В дверь постучали, и мужчина в голубом кафтане принес торт, покрытый слоем засахаренных апельсиновых долек, и все атрибуты для чаепития: серебряный поднос с синим металлическим чайником, сахарницей и самыми красивыми чайными стаканами, которые Викки когда-либо приходилось видеть.
– Торт с цветками апельсина и медом. – Мужчина придвинул ногой кофейный столик, осторожно поставил на него поднос и налил Тому с Викки чая.

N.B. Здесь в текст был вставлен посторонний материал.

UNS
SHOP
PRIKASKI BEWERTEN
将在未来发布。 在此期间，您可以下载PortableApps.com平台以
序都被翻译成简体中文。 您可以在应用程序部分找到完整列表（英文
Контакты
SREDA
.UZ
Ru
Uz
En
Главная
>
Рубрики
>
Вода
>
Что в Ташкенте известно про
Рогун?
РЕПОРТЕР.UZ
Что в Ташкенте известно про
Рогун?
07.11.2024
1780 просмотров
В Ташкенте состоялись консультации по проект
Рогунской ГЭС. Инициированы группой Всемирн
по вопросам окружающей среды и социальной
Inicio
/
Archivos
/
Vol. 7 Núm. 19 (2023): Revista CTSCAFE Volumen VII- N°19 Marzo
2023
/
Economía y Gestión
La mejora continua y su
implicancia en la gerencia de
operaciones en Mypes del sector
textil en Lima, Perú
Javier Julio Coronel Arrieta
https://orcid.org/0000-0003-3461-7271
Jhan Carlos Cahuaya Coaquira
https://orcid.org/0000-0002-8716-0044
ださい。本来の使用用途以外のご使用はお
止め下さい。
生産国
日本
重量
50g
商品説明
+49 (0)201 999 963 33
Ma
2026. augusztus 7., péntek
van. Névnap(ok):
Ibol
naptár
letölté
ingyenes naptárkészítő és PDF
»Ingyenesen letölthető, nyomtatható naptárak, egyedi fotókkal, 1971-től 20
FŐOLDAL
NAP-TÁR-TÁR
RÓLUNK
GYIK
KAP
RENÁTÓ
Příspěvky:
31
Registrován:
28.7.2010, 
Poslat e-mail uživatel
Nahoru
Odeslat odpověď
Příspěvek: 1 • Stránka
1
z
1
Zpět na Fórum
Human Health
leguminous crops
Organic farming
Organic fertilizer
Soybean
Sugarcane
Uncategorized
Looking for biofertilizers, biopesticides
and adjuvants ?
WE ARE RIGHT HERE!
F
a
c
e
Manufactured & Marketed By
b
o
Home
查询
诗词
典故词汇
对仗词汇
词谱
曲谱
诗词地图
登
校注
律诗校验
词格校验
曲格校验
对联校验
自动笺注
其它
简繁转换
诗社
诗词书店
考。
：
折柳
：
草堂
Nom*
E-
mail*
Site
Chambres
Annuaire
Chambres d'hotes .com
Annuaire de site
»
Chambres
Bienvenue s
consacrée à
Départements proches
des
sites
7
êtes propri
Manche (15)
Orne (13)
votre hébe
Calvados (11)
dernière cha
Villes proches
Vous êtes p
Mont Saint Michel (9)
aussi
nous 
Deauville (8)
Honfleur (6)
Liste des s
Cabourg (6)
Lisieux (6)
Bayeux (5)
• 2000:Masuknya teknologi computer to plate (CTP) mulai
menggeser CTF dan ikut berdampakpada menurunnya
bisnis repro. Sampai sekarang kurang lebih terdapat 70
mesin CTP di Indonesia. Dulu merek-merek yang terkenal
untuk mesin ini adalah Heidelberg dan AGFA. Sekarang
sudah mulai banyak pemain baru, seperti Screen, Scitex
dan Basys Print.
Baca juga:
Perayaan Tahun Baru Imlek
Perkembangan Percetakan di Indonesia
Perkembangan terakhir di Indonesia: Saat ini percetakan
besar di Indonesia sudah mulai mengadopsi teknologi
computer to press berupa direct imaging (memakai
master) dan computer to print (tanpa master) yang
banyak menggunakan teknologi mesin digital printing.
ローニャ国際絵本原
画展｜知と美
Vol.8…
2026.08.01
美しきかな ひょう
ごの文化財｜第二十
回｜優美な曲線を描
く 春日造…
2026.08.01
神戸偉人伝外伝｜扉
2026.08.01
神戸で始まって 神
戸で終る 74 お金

Пока он накрывал на стол, Викки впервые оглядела помещение. Она была так взволнована встречей с Томом, что поначалу просто не обратила внимания на роскошь обстановки. Том лежал, откинувшись на расшитые золотыми и красными нитками подушки; на диване возле окна, отчасти скрытом расписанной ширмой, тоже лежала гора подушек – полосатых, с геометрическим рисунком, коричнево-желтых и оранжевых. Интересно, может, это и есть спальное место Тома? Стены темно-терракотового цвета украшали картины с видами Марракеша.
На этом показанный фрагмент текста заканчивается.